Is there wiggle room for them not removing the default even though by their own processes the default is invalid as i was not served notice?

Comments

  • In short: yes, there can be wiggle room if the lender argues the default was valid once the breathing space ended — but their position is weak if they can’t evidence proper service of a default notice.
    The key points are:
    A default must be served, not just generated
    Admitting it likely wasn’t sent undermines their position
    Internal “breathing space” doesn’t override consumer credit and data accuracy obligations
    If they don’t remove it, this is exactly the kind of case FOS tends to side with the consumer on, particularly where the balance was later cleared and the lender accepts procedural error.
  • Default notices do not need to be served in order to mark a debt as defaulted with a CRA. A default notice is only required in order to take legal action against debts regulated by the CCA. That's all.

  • Fair point on CCA requirements — I should have been clearer.

    My point was less about CCA enforcement and more about fair and accurate reporting to CRAs. Where a lender accepts a procedural error (and can’t evidence notice), FOS often looks at whether default reporting itself was fair in the circumstances, particularly where the balance was cleared shortly after.

    Ultimately it tends to turn on fairness rather than strict enforceability.

  • OK, and I generally agree that something does seem off here.

    What's the point of "breathing space" if they're just going to default you anyway?
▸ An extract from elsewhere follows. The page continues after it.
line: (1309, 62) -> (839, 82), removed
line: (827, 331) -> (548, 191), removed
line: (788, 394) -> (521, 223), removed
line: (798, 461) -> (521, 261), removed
Might as well save yourself the time on the phone and just see what happens. And if it requires the company being approached by a debt charity or the like then they should have just refused the OPs request.

  • I think we’re broadly saying the same thing from different angles.

    You’re right that a default marker isn’t the same as enforcement under the CCA, and I didn’t mean to suggest otherwise. My point was simply that where a lender accepts they made a procedural error and the balance was cleared shortly after, FOS tends to look at whether reporting a default was fair in the circumstances, not just whether it was technically permitted.

    That’s why these cases often end up resolved on fairness rather than strict rules. Ultimately it’s for the lender or FOS to decide, but it’s not unusual for defaults to be removed in situations like this.